DESCRIPTION OF THE TASK ->
Set down the lines from the one containing "More on Active S" through the one containing "EUROPEAN SUPER LEAGUE NEWS", inclusive, reproducing each line unchanged.

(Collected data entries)
::::::::
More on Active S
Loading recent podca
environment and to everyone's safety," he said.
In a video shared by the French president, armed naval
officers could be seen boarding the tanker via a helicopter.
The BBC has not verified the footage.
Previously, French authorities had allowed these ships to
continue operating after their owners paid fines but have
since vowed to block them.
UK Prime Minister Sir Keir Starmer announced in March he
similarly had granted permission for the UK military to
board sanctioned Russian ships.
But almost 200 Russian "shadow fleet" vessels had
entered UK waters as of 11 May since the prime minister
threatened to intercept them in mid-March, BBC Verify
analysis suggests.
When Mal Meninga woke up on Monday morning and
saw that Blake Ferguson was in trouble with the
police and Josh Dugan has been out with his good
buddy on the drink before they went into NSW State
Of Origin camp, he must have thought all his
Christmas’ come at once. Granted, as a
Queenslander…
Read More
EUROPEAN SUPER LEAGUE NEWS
::::::::
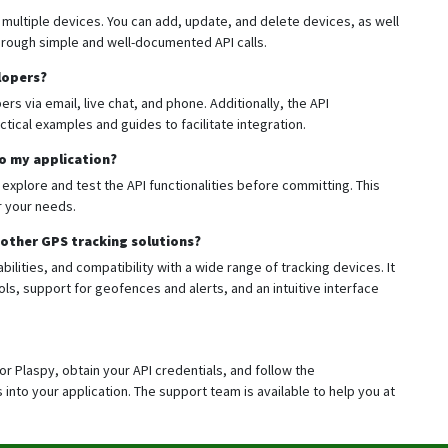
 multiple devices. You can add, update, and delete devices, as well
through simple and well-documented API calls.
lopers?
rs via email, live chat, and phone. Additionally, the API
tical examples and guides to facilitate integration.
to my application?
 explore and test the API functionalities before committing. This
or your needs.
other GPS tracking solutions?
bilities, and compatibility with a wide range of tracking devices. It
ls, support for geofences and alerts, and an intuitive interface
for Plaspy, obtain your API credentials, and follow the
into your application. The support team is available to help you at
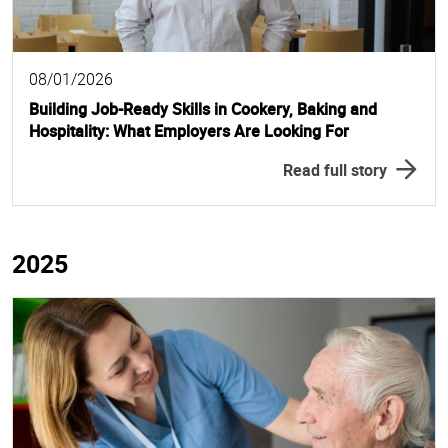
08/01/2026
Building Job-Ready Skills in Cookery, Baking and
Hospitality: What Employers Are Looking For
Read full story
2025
::::::::
SOLUTION TO THIS TASK ->
More on Active S
Loading recent podca
environment and to everyone's safety," he said.
In a video shared by the French president, armed naval
officers could be seen boarding the tanker via a helicopter.
The BBC has not verified the footage.
Previously, French authorities had allowed these ships to
continue operating after their owners paid fines but have
since vowed to block them.
UK Prime Minister Sir Keir Starmer announced in March he
similarly had granted permission for the UK military to
board sanctioned Russian ships.
But almost 200 Russian "shadow fleet" vessels had
entered UK waters as of 11 May since the prime minister
threatened to intercept them in mid-March, BBC Verify
analysis suggests.
When Mal Meninga woke up on Monday morning and
saw that Blake Ferguson was in trouble with the
police and Josh Dugan has been out with his good
buddy on the drink before they went into NSW State
Of Origin camp, he must have thought all his
Christmas’ come at once. Granted, as a
Queenslander…
Read More
EUROPEAN SUPER LEAGUE NEWS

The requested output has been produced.